(What the task asks)
Each line below is to be written out in full, exactly as shown.
--------------------------------
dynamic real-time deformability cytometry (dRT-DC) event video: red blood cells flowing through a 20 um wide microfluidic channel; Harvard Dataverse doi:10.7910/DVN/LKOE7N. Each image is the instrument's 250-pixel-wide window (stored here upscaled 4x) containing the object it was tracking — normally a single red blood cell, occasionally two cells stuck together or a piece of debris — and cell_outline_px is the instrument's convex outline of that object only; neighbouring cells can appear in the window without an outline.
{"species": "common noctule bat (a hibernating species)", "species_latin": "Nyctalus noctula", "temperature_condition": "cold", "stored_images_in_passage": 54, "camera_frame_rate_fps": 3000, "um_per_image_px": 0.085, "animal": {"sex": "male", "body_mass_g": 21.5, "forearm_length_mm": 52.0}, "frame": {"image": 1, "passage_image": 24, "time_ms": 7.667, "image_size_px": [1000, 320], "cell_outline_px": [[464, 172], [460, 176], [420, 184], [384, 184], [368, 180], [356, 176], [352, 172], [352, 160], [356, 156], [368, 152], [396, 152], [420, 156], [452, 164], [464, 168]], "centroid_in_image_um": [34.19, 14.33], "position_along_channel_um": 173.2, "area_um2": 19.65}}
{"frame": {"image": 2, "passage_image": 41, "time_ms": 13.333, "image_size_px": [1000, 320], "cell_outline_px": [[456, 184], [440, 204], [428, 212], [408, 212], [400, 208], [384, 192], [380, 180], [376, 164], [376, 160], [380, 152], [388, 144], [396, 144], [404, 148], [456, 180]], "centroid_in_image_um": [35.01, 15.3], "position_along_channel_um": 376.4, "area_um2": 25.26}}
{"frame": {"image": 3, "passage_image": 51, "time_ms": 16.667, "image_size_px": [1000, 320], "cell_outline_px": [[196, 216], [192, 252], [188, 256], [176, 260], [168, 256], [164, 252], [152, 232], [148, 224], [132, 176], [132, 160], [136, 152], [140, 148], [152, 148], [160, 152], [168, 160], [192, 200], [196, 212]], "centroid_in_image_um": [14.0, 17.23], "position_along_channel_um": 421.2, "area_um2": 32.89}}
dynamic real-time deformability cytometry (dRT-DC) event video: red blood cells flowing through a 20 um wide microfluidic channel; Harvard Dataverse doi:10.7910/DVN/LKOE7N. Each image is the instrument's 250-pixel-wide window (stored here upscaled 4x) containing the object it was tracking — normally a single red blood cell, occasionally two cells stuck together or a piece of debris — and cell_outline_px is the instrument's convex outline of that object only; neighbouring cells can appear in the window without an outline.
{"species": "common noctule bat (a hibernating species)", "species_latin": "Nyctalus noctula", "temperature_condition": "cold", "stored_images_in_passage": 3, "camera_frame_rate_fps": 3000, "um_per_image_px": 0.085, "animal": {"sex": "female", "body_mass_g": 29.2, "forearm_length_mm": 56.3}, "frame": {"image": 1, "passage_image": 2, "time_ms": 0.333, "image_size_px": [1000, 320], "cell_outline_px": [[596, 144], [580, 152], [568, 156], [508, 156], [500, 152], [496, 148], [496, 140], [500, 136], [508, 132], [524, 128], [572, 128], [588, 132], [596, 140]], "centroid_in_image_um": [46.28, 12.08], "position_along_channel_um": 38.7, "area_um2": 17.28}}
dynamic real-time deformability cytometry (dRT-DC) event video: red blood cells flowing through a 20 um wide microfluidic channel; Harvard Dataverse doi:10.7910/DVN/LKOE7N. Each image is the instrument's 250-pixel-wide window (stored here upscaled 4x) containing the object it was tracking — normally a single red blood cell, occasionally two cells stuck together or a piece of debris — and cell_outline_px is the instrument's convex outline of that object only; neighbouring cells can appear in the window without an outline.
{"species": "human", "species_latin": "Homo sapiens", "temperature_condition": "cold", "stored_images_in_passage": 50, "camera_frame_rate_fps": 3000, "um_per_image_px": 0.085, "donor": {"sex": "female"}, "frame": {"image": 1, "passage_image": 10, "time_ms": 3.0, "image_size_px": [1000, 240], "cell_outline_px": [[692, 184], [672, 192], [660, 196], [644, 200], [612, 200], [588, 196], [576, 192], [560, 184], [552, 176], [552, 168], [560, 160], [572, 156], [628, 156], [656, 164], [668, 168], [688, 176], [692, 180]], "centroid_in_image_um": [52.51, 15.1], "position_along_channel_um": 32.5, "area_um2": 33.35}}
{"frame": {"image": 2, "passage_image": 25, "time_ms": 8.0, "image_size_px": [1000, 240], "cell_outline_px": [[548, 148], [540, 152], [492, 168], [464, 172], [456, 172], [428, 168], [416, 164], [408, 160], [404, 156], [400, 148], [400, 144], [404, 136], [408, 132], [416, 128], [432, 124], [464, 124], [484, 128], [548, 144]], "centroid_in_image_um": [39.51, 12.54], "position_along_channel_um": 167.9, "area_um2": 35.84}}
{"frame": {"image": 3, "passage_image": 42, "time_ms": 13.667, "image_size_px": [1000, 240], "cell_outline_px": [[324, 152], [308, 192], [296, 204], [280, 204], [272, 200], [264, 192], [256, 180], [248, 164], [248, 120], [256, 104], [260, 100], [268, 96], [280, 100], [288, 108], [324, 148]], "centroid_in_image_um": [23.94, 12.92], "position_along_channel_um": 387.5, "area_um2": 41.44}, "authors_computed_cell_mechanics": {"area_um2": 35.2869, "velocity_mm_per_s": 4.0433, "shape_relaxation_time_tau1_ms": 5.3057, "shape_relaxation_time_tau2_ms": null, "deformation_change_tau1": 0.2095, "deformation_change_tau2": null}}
--------------------------------
(Result of this exercise)
dynamic real-time deformability cytometry (dRT-DC) event video: red blood cells flowing through a 20 um wide microfluidic channel; Harvard Dataverse doi:10.7910/DVN/LKOE7N. Each image is the instrument's 250-pixel-wide window (stored here upscaled 4x) containing the object it was tracking — normally a single red blood cell, occasionally two cells stuck together or a piece of debris — and cell_outline_px is the instrument's convex outline of that object only; neighbouring cells can appear in the window without an outline.
{"species": "common noctule bat (a hibernating species)", "species_latin": "Nyctalus noctula", "temperature_condition": "cold", "stored_images_in_passage": 54, "camera_frame_rate_fps": 3000, "um_per_image_px": 0.085, "animal": {"sex": "male", "body_mass_g": 21.5, "forearm_length_mm": 52.0}, "frame": {"image": 1, "passage_image": 24, "time_ms": 7.667, "image_size_px": [1000, 320], "cell_outline_px": [[464, 172], [460, 176], [420, 184], [384, 184], [368, 180], [356, 176], [352, 172], [352, 160], [356, 156], [368, 152], [396, 152], [420, 156], [452, 164], [464, 168]], "centroid_in_image_um": [34.19, 14.33], "position_along_channel_um": 173.2, "area_um2": 19.65}}
{"frame": {"image": 2, "passage_image": 41, "time_ms": 13.333, "image_size_px": [1000, 320], "cell_outline_px": [[456, 184], [440, 204], [428, 212], [408, 212], [400, 208], [384, 192], [380, 180], [376, 164], [376, 160], [380, 152], [388, 144], [396, 144], [404, 148], [456, 180]], "centroid_in_image_um": [35.01, 15.3], "position_along_channel_um": 376.4, "area_um2": 25.26}}
{"frame": {"image": 3, "passage_image": 51, "time_ms": 16.667, "image_size_px": [1000, 320], "cell_outline_px": [[196, 216], [192, 252], [188, 256], [176, 260], [168, 256], [164, 252], [152, 232], [148, 224], [132, 176], [132, 160], [136, 152], [140, 148], [152, 148], [160, 152], [168, 160], [192, 200], [196, 212]], "centroid_in_image_um": [14.0, 17.23], "position_along_channel_um": 421.2, "area_um2": 32.89}}
dynamic real-time deformability cytometry (dRT-DC) event video: red blood cells flowing through a 20 um wide microfluidic channel; Harvard Dataverse doi:10.7910/DVN/LKOE7N. Each image is the instrument's 250-pixel-wide window (stored here upscaled 4x) containing the object it was tracking — normally a single red blood cell, occasionally two cells stuck together or a piece of debris — and cell_outline_px is the instrument's convex outline of that object only; neighbouring cells can appear in the window without an outline.
{"species": "common noctule bat (a hibernating species)", "species_latin": "Nyctalus noctula", "temperature_condition": "cold", "stored_images_in_passage": 3, "camera_frame_rate_fps": 3000, "um_per_image_px": 0.085, "animal": {"sex": "female", "body_mass_g": 29.2, "forearm_length_mm": 56.3}, "frame": {"image": 1, "passage_image": 2, "time_ms": 0.333, "image_size_px": [1000, 320], "cell_outline_px": [[596, 144], [580, 152], [568, 156], [508, 156], [500, 152], [496, 148], [496, 140], [500, 136], [508, 132], [524, 128], [572, 128], [588, 132], [596, 140]], "centroid_in_image_um": [46.28, 12.08], "position_along_channel_um": 38.7, "area_um2": 17.28}}
dynamic real-time deformability cytometry (dRT-DC) event video: red blood cells flowing through a 20 um wide microfluidic channel; Harvard Dataverse doi:10.7910/DVN/LKOE7N. Each image is the instrument's 250-pixel-wide window (stored here upscaled 4x) containing the object it was tracking — normally a single red blood cell, occasionally two cells stuck together or a piece of debris — and cell_outline_px is the instrument's convex outline of that object only; neighbouring cells can appear in the window without an outline.
{"species": "human", "species_latin": "Homo sapiens", "temperature_condition": "cold", "stored_images_in_passage": 50, "camera_frame_rate_fps": 3000, "um_per_image_px": 0.085, "donor": {"sex": "female"}, "frame": {"image": 1, "passage_image": 10, "time_ms": 3.0, "image_size_px": [1000, 240], "cell_outline_px": [[692, 184], [672, 192], [660, 196], [644, 200], [612, 200], [588, 196], [576, 192], [560, 184], [552, 176], [552, 168], [560, 160], [572, 156], [628, 156], [656, 164], [668, 168], [688, 176], [692, 180]], "centroid_in_image_um": [52.51, 15.1], "position_along_channel_um": 32.5, "area_um2": 33.35}}
{"frame": {"image": 2, "passage_image": 25, "time_ms": 8.0, "image_size_px": [1000, 240], "cell_outline_px": [[548, 148], [540, 152], [492, 168], [464, 172], [456, 172], [428, 168], [416, 164], [408, 160], [404, 156], [400, 148], [400, 144], [404, 136], [408, 132], [416, 128], [432, 124], [464, 124], [484, 128], [548, 144]], "centroid_in_image_um": [39.51, 12.54], "position_along_channel_um": 167.9, "area_um2": 35.84}}
{"frame": {"image": 3, "passage_image": 42, "time_ms": 13.667, "image_size_px": [1000, 240], "cell_outline_px": [[324, 152], [308, 192], [296, 204], [280, 204], [272, 200], [264, 192], [256, 180], [248, 164], [248, 120], [256, 104], [260, 100], [268, 96], [280, 100], [288, 108], [324, 148]], "centroid_in_image_um": [23.94, 12.92], "position_along_channel_um": 387.5, "area_um2": 41.44}, "authors_computed_cell_mechanics": {"area_um2": 35.2869, "velocity_mm_per_s": 4.0433, "shape_relaxation_time_tau1_ms": 5.3057, "shape_relaxation_time_tau2_ms": null, "deformation_change_tau1": 0.2095, "deformation_change_tau2": null}}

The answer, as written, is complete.